Jeffrey smiled. “Why so sure?”
“Our priority is protecting the convoy. The convoy is north. Beck’s priority is attacking the convoy. The convoy is north.”
“North it is.” Jeffrey knew everyone in the control room who wasn’t wearing sonar headphones heard snatches of this talk. For clarity, he said, “Helm, steady as you go.”
“Aye aye,” Meltzer said. “My course is zero one five, sir.” A bit east of due north.
“Until Orpheus tells us otherwise, XO, we assume von Scheer is north of the Rocks, somewhere between these two cables.”
This give-and-take between a submarine’s senior officers, in the control room before and during an attack, was an old and valued Silent Service tradition. Brainstorming approaches and tactics, thinking things through out loud, was essential to survival and success.
Bell called up a larger-scale chart. “Check this out, Captain. The two cables are almost parallel, but not quite. They slowly draw closer together, as they run north away from the Rocks.”
Jeffrey saw what Bell was getting at. “They intersect here.” He touched a spot on the map near the Azores and used Bell’s joystick to move a cursor. He clicked on the Rocks, then clicked again when the cursor hit where the two cables met. He read off the distance that popped on the screen. “One thousand one hundred nautical miles.”
“That’s a long way off.”
“I know. At flank speed that would take us over twenty hours…. And at flank speed our best sonars would be half deaf, and von Scheer might hear us coming from a hundred miles away or more.”
“It’s an awfully big area to search,” Bell said.
“The convoy forward elements are closer than that already. That cuts down the area somewhat. It’ll keep on shrinking even if we don’t do anything more ourselves.”

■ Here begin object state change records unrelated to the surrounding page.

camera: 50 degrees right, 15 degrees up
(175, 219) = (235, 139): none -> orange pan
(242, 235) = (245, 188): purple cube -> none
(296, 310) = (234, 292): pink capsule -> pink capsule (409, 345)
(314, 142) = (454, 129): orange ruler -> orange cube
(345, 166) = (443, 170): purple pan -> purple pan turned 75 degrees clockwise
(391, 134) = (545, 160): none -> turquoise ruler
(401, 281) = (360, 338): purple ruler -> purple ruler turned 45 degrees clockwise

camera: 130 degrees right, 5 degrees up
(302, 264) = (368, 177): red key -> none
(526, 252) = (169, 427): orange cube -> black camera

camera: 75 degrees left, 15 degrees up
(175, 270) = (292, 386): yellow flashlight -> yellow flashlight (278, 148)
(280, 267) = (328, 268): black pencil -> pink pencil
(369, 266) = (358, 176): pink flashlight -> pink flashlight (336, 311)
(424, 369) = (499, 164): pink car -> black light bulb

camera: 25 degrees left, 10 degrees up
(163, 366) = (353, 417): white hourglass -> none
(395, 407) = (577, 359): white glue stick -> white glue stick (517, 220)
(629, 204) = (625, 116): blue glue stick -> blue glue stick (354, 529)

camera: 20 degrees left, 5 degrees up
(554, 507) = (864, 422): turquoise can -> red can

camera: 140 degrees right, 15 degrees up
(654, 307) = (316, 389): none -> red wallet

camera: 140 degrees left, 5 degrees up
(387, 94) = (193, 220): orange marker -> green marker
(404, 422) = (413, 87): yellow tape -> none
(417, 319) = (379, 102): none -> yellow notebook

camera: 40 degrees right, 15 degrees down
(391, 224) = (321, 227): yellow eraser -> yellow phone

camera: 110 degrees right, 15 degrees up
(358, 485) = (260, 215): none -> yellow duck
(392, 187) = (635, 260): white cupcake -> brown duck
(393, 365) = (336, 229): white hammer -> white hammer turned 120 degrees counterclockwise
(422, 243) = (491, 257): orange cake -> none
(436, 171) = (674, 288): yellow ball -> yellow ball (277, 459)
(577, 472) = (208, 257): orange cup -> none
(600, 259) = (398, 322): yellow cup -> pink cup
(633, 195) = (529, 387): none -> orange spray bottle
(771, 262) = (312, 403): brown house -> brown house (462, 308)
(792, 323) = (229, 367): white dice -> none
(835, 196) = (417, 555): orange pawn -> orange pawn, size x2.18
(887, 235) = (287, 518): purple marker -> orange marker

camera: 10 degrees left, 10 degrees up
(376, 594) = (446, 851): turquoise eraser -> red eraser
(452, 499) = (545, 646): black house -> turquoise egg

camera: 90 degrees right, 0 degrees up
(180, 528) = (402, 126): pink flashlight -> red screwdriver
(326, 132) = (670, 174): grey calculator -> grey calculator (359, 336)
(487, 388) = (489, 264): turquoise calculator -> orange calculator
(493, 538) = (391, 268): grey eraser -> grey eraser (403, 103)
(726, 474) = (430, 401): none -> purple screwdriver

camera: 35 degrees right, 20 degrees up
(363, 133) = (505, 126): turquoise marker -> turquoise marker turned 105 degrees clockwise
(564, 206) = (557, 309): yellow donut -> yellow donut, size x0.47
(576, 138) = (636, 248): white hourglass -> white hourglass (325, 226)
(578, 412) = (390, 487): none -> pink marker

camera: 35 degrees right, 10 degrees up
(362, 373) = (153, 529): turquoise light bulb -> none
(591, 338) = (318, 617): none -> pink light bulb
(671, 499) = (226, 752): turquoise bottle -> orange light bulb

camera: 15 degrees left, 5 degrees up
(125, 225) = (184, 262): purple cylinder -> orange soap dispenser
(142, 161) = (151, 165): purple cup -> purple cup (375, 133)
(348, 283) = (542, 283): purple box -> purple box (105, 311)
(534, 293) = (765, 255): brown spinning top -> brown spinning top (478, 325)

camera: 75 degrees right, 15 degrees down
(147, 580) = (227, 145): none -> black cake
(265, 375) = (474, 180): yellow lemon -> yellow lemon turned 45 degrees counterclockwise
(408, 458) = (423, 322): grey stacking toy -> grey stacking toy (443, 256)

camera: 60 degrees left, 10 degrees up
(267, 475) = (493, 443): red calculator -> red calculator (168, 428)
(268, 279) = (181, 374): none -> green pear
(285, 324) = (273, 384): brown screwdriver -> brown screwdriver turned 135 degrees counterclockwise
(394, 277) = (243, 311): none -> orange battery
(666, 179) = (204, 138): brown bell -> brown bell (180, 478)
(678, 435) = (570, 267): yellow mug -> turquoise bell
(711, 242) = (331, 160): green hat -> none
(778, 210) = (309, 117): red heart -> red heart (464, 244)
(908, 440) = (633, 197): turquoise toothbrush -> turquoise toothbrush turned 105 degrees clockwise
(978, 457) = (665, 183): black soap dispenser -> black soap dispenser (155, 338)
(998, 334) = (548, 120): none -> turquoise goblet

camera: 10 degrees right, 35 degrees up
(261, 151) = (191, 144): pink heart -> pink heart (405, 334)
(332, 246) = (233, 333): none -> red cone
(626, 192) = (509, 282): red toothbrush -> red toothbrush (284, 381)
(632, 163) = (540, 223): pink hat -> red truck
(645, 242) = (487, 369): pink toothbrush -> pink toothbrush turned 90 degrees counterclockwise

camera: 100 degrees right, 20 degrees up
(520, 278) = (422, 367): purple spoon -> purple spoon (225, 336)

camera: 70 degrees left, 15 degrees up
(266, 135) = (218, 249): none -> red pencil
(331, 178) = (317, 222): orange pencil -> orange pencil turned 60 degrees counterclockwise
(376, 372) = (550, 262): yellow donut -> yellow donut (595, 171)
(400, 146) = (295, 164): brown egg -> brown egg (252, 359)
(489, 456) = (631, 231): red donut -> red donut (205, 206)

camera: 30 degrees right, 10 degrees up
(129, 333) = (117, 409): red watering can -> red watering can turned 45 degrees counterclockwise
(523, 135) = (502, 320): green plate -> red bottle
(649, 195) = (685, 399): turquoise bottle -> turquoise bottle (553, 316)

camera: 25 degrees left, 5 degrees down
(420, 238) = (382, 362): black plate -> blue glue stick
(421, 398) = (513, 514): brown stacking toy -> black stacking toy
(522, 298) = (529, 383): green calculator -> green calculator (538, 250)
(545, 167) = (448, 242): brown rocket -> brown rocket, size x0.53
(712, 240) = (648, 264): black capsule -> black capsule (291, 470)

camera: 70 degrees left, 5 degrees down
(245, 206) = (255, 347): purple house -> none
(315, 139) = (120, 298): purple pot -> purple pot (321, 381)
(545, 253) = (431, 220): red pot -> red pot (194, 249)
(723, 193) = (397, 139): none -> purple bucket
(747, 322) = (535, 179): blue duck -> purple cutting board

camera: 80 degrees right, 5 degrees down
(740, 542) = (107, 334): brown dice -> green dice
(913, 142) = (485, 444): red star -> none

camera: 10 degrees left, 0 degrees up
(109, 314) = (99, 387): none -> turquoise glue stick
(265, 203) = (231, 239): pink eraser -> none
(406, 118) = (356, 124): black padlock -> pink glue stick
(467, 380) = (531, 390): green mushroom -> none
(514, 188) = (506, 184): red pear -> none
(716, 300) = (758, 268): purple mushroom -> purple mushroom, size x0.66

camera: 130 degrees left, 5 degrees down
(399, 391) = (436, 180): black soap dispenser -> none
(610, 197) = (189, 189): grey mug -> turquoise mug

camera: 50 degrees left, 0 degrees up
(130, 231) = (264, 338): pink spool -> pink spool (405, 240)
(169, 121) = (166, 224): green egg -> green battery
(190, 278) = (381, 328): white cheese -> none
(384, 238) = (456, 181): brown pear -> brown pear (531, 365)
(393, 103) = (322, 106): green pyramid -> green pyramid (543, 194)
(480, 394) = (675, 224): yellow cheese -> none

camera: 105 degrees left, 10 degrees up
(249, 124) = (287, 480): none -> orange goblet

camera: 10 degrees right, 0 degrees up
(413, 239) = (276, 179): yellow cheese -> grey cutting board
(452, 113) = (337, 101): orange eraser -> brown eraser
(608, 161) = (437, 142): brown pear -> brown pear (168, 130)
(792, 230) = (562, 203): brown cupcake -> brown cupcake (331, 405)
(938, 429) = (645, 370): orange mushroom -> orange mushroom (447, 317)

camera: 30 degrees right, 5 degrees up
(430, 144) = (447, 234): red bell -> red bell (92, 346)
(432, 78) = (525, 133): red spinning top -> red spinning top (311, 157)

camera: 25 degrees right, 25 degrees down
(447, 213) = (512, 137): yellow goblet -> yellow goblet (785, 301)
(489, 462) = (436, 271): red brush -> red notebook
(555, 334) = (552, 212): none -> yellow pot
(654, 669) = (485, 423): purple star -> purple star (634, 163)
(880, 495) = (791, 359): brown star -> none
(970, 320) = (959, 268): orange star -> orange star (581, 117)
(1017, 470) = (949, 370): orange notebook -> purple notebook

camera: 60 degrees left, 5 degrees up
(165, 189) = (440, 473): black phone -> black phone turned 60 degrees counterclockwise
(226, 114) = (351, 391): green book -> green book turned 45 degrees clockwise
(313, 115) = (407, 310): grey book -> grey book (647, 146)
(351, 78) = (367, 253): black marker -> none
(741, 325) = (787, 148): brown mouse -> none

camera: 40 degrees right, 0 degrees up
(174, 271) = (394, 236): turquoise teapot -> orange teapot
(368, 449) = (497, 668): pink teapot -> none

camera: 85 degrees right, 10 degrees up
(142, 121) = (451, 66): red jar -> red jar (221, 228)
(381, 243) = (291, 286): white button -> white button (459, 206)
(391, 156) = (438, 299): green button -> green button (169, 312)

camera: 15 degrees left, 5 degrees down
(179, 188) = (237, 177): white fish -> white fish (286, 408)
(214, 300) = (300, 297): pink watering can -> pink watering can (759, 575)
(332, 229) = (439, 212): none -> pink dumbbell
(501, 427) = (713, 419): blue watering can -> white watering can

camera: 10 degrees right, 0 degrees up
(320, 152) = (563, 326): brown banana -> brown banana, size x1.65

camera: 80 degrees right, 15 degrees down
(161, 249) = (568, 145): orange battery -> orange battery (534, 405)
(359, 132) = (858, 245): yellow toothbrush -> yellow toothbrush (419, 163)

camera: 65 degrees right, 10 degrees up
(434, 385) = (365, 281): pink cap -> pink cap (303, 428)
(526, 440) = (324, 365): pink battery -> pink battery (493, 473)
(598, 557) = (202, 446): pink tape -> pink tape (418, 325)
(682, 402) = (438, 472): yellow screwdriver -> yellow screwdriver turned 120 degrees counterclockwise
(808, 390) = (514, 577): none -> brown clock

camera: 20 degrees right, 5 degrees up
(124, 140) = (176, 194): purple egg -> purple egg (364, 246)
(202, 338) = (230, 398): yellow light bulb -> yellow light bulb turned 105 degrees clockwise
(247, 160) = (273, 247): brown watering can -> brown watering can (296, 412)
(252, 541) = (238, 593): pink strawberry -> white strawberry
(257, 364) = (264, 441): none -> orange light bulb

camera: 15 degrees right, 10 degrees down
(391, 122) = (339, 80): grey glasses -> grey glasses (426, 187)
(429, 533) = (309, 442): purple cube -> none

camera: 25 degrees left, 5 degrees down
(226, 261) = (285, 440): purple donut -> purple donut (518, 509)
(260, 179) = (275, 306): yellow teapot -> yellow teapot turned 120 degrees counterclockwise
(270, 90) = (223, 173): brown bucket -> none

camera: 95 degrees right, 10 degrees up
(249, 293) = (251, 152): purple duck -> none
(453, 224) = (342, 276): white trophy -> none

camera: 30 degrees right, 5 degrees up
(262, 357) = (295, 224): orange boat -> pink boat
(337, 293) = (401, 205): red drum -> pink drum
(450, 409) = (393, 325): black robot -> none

Bell nodded. The convoy was moving south, generally toward the Rocks and away from the Azores.
Jeffrey pondered. “The closer the convoy gets, the more the search area narrows. But the closer the convoy gets, the more it moves in easy range of von Scheer’s missiles.”
“Use our active sonar, sir? While there’s still time?”
“Without knowing who’s winning or losing on the Rocks, the SEALs or the kampfschwimmer, we don’t know how much time we really have. Active sonar used too soon might hurt us more than it helps…. It’s time to commit to another strategy step.”
“Sir?”
“Helm, slow to ahead one-third, make turns for seven knots.”
Meltzer acknowledged.
“Sir?” Bell asked again.
“If we can’t be rushing all over the place, we go for the other extreme. We lurk in one spot until the situation clarifies.”
“Should I show you the large-scale bottom terrain?”
“You just read my mind, XO.”
Bell typed again. He windowed a map of the seafloor, in that key slice of ocean between the two old phone cables.
Jeffrey and Bell studied the nautical chart — its area reached far beyond the maximum range of their gravimeter, which could see out only thirty-five or forty miles from Challenger.
“The eastern foothills of the Mid-Atlantic Ridge,” Jeffrey said. “Rugged and rolling terrain, all the way from here to the convoy and past. All deep, but well within a ceramic-hulled submarine’s operating envelope.”
“Yes, Captain. For both us and for the von Scheer.”
“I can think of several things we might do next, XO. But I don’t like any one of them.”
“Sir?”
“Von Scheer has to come shallow to launch her missiles. We know it, and Beck knows we know. That’s his one real weakness.”
“That’s why I suggested active sonar, Captain. If he rises out of the bottom terrain, we’ll make contact. He’ll use outof-phase acoustic masking, but our arrays and signal processors are probably smart enough to not be fooled. Especially if we get an echo off the slats at the back of his pump jet.”